EXERCISE DETAILS:
Arrange the data lines from the one containing "Questo ristorante si" through the one containing "e dovete assolutamente", inclusive, as a numbered list, leaving out any blank lines. Include only those lines.

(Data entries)
^^^^

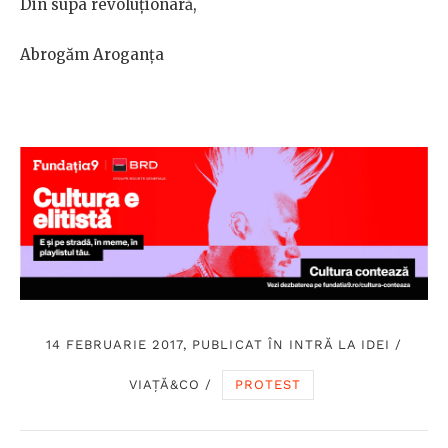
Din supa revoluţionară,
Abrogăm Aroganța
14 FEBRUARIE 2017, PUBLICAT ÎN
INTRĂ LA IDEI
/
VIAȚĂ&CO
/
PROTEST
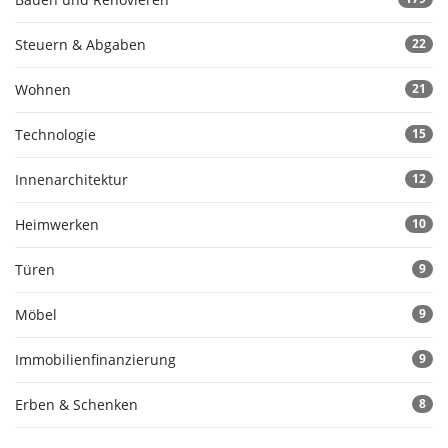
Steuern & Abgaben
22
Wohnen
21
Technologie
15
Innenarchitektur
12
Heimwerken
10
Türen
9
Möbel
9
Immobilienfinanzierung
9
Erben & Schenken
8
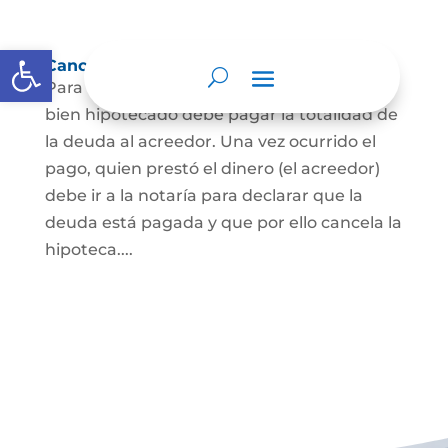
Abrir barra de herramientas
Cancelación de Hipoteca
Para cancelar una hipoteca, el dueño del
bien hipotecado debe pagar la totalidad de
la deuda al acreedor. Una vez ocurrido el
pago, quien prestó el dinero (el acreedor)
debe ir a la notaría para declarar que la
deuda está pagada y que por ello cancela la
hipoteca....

^^^^

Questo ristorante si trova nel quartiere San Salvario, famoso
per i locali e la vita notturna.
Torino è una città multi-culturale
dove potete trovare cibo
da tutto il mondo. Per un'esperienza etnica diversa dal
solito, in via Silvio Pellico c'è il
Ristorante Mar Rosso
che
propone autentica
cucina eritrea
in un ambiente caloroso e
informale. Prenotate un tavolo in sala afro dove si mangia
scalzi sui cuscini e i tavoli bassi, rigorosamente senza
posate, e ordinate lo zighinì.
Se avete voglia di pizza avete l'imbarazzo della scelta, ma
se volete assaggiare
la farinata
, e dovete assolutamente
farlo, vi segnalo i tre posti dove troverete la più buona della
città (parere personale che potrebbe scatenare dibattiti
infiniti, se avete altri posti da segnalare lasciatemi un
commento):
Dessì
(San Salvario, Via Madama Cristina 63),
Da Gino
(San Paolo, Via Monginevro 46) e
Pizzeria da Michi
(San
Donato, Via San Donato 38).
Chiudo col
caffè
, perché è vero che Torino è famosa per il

^^^^

EXERCISE SOLUTION:
1. Questo ristorante si trova nel quartiere San Salvario, famoso
2. per i locali e la vita notturna.
3. Torino è una città multi-culturale
4. dove potete trovare cibo
5. da tutto il mondo. Per un'esperienza etnica diversa dal
6. solito, in via Silvio Pellico c'è il
7. Ristorante Mar Rosso
8. che
9. propone autentica
10. cucina eritrea
11. in un ambiente caloroso e
12. informale. Prenotate un tavolo in sala afro dove si mangia
13. scalzi sui cuscini e i tavoli bassi, rigorosamente senza
14. posate, e ordinate lo zighinì.
15. Se avete voglia di pizza avete l'imbarazzo della scelta, ma
16. se volete assaggiare
17. la farinata
18. , e dovete assolutamente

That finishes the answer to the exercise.